Which lines of the entries contain the word "Google"? Please list them.
· · ·
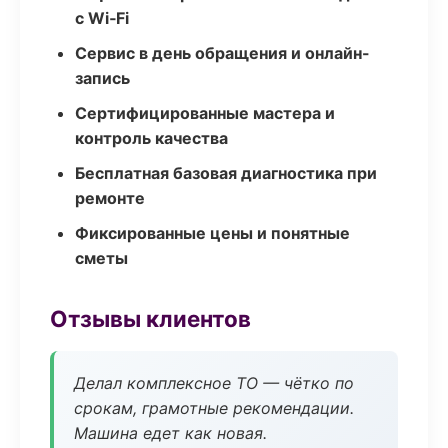
с Wi‑Fi
Сервис в день обращения и онлайн-
запись
Сертифицированные мастера и
контроль качества
Бесплатная базовая диагностика при
ремонте
Фиксированные цены и понятные
сметы
Отзывы клиентов
Делал комплексное ТО — чётко по
срокам, грамотные рекомендации.
Машина едет как новая.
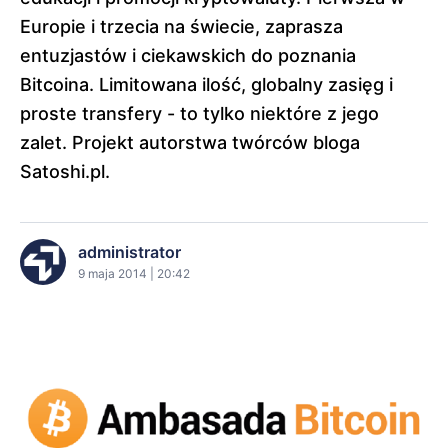
Europie i trzecia na świecie, zaprasza
entuzjastów i ciekawskich do poznania
Bitcoina. Limitowana ilość, globalny zasięg i
proste transfery - to tylko niektóre z jego
zalet. Projekt autorstwa twórców bloga
Satoshi.pl.
administrator
9 maja 2014 | 20:42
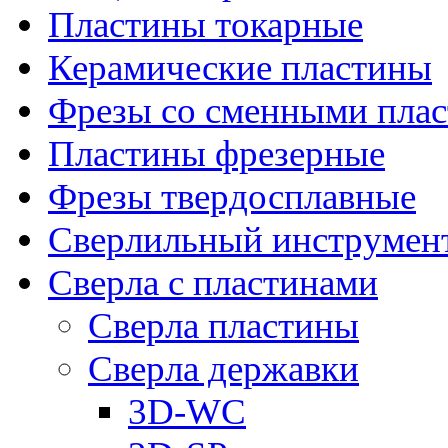
Пластины токарные
Керамические пластины
Фрезы со сменными пла
Пластины фрезерные
Фрезы твердосплавные
Сверлильный инструмен
Сверла с пластинами
Сверла пластины
Сверла державки
3D-WC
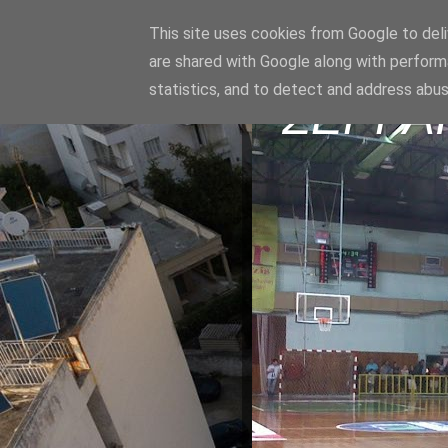
This site uses cookies from Google to deliv
are shared with Google along with perform
statistics, and to detect and address abus
ΣΕΡΡΑ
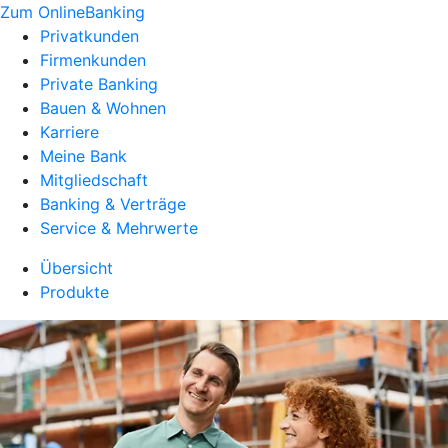
Zum OnlineBanking
Privatkunden
Firmenkunden
Private Banking
Bauen & Wohnen
Karriere
Meine Bank
Mitgliedschaft
Banking & Verträge
Service & Mehrwerte
Übersicht
Produkte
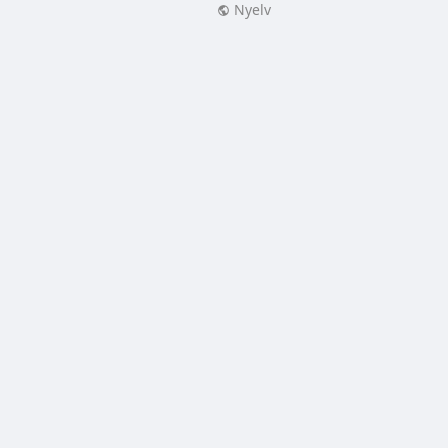
Nyelv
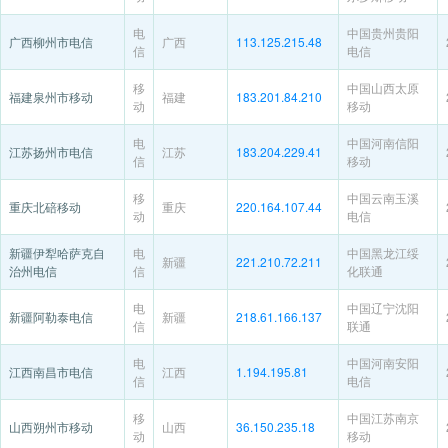
电
中国贵州贵阳
广西柳州市电信
广西
113.125.215.48
信
电信
移
中国山西太原
福建泉州市移动
福建
183.201.84.210
动
移动
电
中国河南信阳
江苏扬州市电信
江苏
183.204.229.41
信
移动
移
中国云南玉溪
重庆北碚移动
重庆
220.164.107.44
动
电信
新疆伊犁哈萨克自
电
中国黑龙江绥
新疆
221.210.72.211
治州电信
信
化联通
电
中国辽宁沈阳
新疆阿勒泰电信
新疆
218.61.166.137
信
联通
电
中国河南安阳
江西南昌市电信
江西
1.194.195.81
信
电信
移
中国江苏南京
山西朔州市移动
山西
36.150.235.18
动
移动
· · ·
→ Response area
This site uses cookies from Google to deliv
are shared with Google along with perform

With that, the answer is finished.